Dieses Ergänzungsset erweitert das Universal-Messgerät UM-850 um die Funktion der Lecksuche mit Wasserstoff H2 bzw. Formiergas 95/5. Es eignet sich zur präzisen Ortung von Leckagen an Wasser-, Heizungs- und Sanitärinstallationen.
Der im Set enthaltene Sensorarm GS-433 ist speziell für die Formiergassuche entwickelt. Sein flexibler 9-mm-Arm mit einer Gesamtlänge von ca. 750 mm ermöglicht die Arbeit auch an schwer zugänglichen Stellen.
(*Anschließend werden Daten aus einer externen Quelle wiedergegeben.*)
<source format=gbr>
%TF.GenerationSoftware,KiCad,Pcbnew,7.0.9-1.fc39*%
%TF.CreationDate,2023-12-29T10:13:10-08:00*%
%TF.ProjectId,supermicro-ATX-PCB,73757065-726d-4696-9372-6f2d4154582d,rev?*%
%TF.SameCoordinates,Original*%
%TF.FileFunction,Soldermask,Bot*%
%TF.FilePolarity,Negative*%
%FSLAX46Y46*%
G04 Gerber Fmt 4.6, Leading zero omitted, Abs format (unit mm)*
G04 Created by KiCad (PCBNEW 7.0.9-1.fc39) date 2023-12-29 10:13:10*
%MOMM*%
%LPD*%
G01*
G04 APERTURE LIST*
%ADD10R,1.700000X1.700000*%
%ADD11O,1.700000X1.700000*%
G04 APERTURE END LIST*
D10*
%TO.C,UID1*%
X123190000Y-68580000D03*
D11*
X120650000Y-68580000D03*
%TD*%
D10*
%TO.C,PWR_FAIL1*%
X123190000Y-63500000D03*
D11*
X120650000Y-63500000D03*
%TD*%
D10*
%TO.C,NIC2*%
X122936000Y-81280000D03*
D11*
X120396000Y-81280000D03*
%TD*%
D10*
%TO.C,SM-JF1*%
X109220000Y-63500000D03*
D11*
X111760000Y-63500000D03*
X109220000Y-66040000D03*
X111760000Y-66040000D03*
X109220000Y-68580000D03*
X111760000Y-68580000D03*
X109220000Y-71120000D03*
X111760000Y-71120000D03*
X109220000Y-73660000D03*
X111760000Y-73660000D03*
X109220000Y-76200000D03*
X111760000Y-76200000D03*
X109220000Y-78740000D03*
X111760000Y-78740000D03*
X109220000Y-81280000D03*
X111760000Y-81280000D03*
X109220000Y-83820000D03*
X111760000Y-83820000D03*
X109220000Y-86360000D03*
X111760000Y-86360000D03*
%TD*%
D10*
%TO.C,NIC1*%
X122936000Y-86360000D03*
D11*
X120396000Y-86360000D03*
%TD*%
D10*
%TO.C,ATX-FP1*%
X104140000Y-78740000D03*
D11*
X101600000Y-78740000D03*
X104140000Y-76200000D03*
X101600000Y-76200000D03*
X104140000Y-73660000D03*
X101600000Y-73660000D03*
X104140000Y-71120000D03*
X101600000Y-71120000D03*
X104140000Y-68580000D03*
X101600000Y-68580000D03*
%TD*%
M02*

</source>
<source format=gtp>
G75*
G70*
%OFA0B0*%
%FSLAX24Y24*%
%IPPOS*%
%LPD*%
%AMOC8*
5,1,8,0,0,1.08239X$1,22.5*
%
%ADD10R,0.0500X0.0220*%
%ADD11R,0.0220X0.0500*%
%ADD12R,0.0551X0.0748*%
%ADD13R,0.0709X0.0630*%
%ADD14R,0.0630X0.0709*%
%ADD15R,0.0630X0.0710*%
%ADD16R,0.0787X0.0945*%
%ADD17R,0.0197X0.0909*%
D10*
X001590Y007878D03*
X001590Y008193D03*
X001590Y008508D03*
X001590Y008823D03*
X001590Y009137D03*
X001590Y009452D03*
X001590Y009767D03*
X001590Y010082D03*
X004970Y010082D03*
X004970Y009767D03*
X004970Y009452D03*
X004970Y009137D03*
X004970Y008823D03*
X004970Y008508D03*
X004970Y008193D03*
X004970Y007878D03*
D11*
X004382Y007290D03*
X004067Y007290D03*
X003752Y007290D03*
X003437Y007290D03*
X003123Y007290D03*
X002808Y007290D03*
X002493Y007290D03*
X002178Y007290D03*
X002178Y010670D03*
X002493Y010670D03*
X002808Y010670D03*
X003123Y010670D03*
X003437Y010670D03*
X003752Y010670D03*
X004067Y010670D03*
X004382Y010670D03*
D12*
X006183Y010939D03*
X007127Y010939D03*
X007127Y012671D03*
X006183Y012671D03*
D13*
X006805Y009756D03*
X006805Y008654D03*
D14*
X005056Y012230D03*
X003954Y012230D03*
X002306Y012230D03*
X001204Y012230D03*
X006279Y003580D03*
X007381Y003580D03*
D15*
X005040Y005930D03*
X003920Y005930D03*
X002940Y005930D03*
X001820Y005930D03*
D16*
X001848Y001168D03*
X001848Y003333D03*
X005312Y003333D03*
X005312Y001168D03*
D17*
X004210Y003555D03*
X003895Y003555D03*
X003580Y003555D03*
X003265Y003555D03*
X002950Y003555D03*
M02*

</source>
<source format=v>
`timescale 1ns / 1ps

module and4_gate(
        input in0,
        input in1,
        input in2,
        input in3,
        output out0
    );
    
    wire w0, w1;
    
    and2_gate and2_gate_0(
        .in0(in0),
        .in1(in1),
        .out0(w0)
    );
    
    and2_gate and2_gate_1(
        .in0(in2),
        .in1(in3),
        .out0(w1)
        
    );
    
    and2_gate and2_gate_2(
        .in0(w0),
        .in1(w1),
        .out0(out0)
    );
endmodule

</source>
Der Messbereich reicht bis 1.000 ppm H2 – damit eignet sich das Gerät für die feinfühlige Suche nach kleinen Leckstellen.
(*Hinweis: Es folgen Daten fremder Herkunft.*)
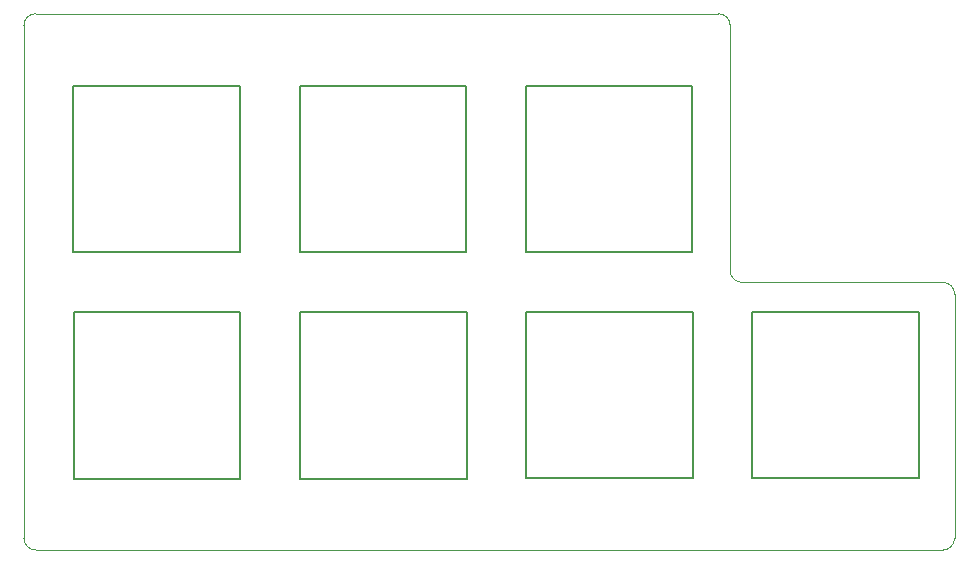
<source format=gbr>
G04 #@! TF.GenerationSoftware,KiCad,Pcbnew,8.0.6*
G04 #@! TF.CreationDate,2025-01-19T15:27:01+09:00*
G04 #@! TF.ProjectId,original_keyboard_top,6f726967-696e-4616-9c5f-6b6579626f61,rev?*
G04 #@! TF.SameCoordinates,Original*
G04 #@! TF.FileFunction,Profile,NP*
%FSLAX46Y46*%
G04 Gerber Fmt 4.6, Leading zero omitted, Abs format (unit mm)*
G04 Created by KiCad (PCBNEW 8.0.6) date 2025-01-19 15:27:01*
%MOMM*%
%LPD*%
G01*
G04 APERTURE LIST*
G04 #@! TA.AperFunction,Profile*
%ADD10C,0.100000*%
G04 #@! TD*
G04 #@! TA.AperFunction,Profile*
%ADD11C,0.150000*%
G04 #@! TD*
G04 APERTURE END LIST*
D10*
X51200001Y-105410000D02*
G75*
G02*
X50200000Y-104410000I-1J1000000D01*
G01*
X109000000Y-60000000D02*
G75*
G02*
X110000000Y-61000000I0J-1000000D01*
G01*
X127999999Y-82750000D02*
G75*
G02*
X129000000Y-83750000I1J-1000000D01*
G01*
X127999999Y-82750000D02*
X111000000Y-82750000D01*
X50200001Y-104410000D02*
X50200001Y-61000001D01*
X51200001Y-60000001D02*
X109000000Y-60000000D01*
X128000000Y-105410001D02*
X51200001Y-105410000D01*
X111000000Y-82750000D02*
G75*
G02*
X110000000Y-81750000I0J1000000D01*
G01*
X129000000Y-104410001D02*
G75*
G02*
X128000000Y-105410000I-1000000J1D01*
G01*
X128999999Y-83750000D02*
X129000000Y-104410001D01*
X50200001Y-61000001D02*
G75*
G02*
X51200001Y-60000001I999999J1D01*
G01*
X110000000Y-61000000D02*
X110000000Y-81750000D01*
D11*
X73563000Y-80202000D02*
X73563000Y-66102000D01*
X87663000Y-80202000D02*
X73563000Y-80202000D01*
X87663000Y-66102000D02*
X87663000Y-80202000D01*
X73563000Y-66102000D02*
X87663000Y-66102000D01*
X111869000Y-99338200D02*
X111869000Y-85238200D01*
X125969000Y-99338200D02*
X111869000Y-99338200D01*
X125969000Y-85238200D02*
X125969000Y-99338200D01*
X111869000Y-85238200D02*
X125969000Y-85238200D01*
X54405000Y-99379000D02*
X54405000Y-85279000D01*
X68505000Y-99379000D02*
X54405000Y-99379000D01*
X68505000Y-85279000D02*
X68505000Y-99379000D01*
X54405000Y-85279000D02*
X68505000Y-85279000D01*
X73595000Y-99379000D02*
X73595000Y-85279000D01*
X87695000Y-99379000D02*
X73595000Y-99379000D01*
X87695000Y-85279000D02*
X87695000Y-99379000D01*
X73595000Y-85279000D02*
X87695000Y-85279000D01*
X54374000Y-80211000D02*
X54374000Y-66111000D01*
X68474000Y-80211000D02*
X54374000Y-80211000D01*
X68474000Y-66111000D02*
X68474000Y-80211000D01*
X54374000Y-66111000D02*
X68474000Y-66111000D01*
X92684000Y-80211000D02*
X92684000Y-66111000D01*
X106784000Y-80211000D02*
X92684000Y-80211000D01*
X106784000Y-66111000D02*
X106784000Y-80211000D01*
X92684000Y-66111000D02*
X106784000Y-66111000D01*
X92725000Y-99341000D02*
X92725000Y-85241000D01*
X106825000Y-99341000D02*
X92725000Y-99341000D01*
X106825000Y-85241000D02*
X106825000Y-99341000D01*
X92725000Y-85241000D02*
X106825000Y-85241000D01*
M02*

</source>
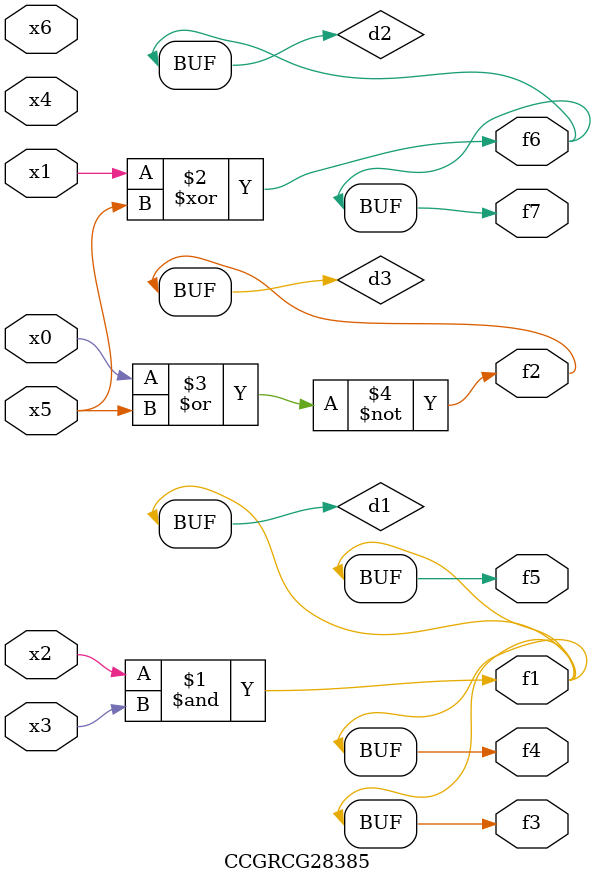
<source format=v>
module CCGRCG28385(
	input x0, x1, x2, x3, x4, x5, x6,
	output f1, f2, f3, f4, f5, f6, f7
);

	wire d1, d2, d3;

	and (d1, x2, x3);
	xor (d2, x1, x5);
	nor (d3, x0, x5);
	assign f1 = d1;
	assign f2 = d3;
	assign f3 = d1;
	assign f4 = d1;
	assign f5 = d1;
	assign f6 = d2;
	assign f7 = d2;
endmodule

</source>
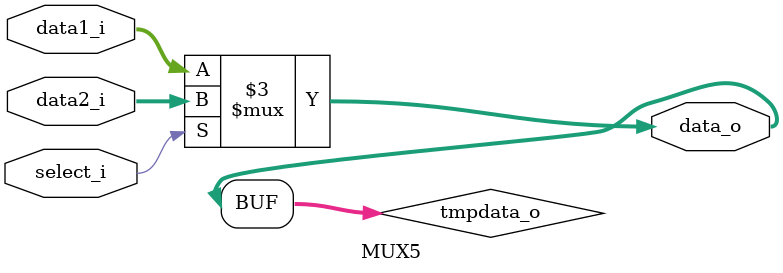
<source format=v>
module MUX5(
	data1_i,
	data2_i,
	select_i,
	data_o
);

input	[4:0]	data1_i;
input	[4:0]	data2_i;
input			select_i;
output	[4:0]	data_o;

reg	[4:0]	tmpdata_o;
assign data_o = tmpdata_o;

always @(*) begin
	if (select_i) begin
		tmpdata_o = data2_i;
	end
	else begin
		tmpdata_o = data1_i;
	end
end
// assign data_o = select_i ? data2_i : data1_i;

endmodule
</source>
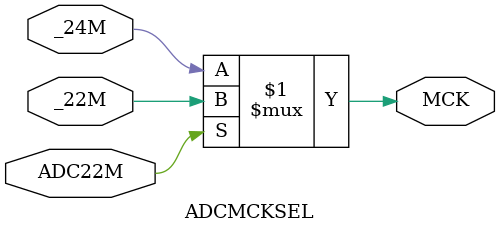
<source format=v>
module ADCMCKSEL(
input _24M, _22M,
input ADC22M,
output MCK
);


assign MCK = ADC22M? _22M : _24M;

endmodule


</source>
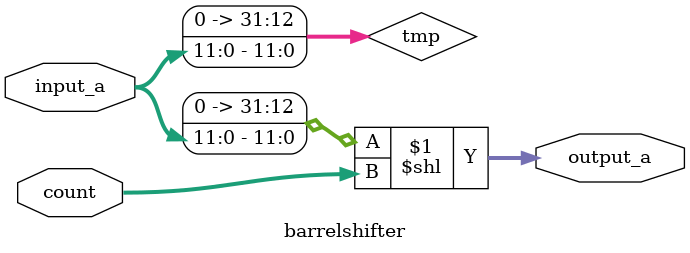
<source format=v>
module barrelshifter (input_a, count, output_a);
parameter K = 6;
parameter N = 16;
parameter M = 16;
input [$clog2(M):0] count;
input [(K*2)-1:0] input_a;
output [(N+M)-1:0] output_a;
wire [(N + M)-1:0] tmp;
assign tmp = {{((N + M)-(K*2)){1'b0}}, input_a};
assign output_a=(tmp<<count);
endmodule
</source>
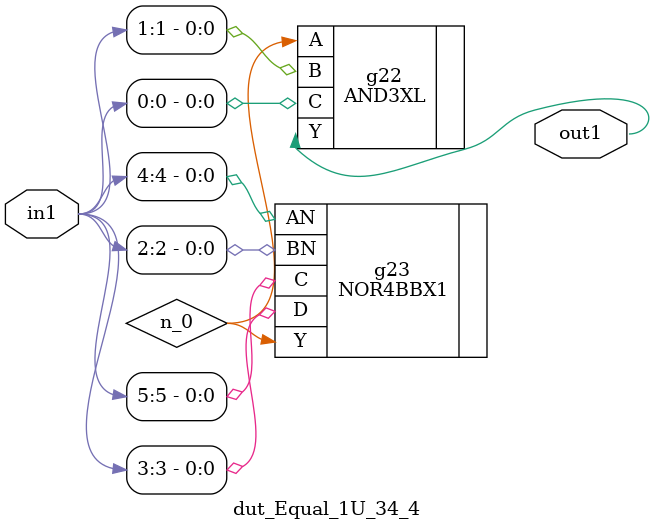
<source format=v>
`timescale 1ps / 1ps


module dut_Equal_1U_34_4(in1, out1);
  input [5:0] in1;
  output out1;
  wire [5:0] in1;
  wire out1;
  wire n_0;
  AND3XL g22(.A (n_0), .B (in1[1]), .C (in1[0]), .Y (out1));
  NOR4BBX1 g23(.AN (in1[4]), .BN (in1[2]), .C (in1[5]), .D (in1[3]), .Y
       (n_0));
endmodule



</source>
Der Sensor wird über die Universalschnittstelle am UM-850 angeschlossen und automatisch erkannt. Die Menüstruktur des Grundgeräts passt sich selbstständig an – eine manuelle Konfiguration ist nicht erforderlich. Die Kalibrierwerte sind direkt im Sensor hinterlegt, das Grundgerät bleibt wartungsfrei.
Anwendungsbeschreibung - So funktioniert die Lecksuche mit Formiergas H2
Eine undichte Leitung macht sich oft erst durch Feuchtigkeitsschäden, steigende Heizkosten oder unerklärlichen Druckverlust bemerkbar – die genaue Leckstelle zu finden ist ohne das richtige Werkzeug aufwändig und zeitraubend.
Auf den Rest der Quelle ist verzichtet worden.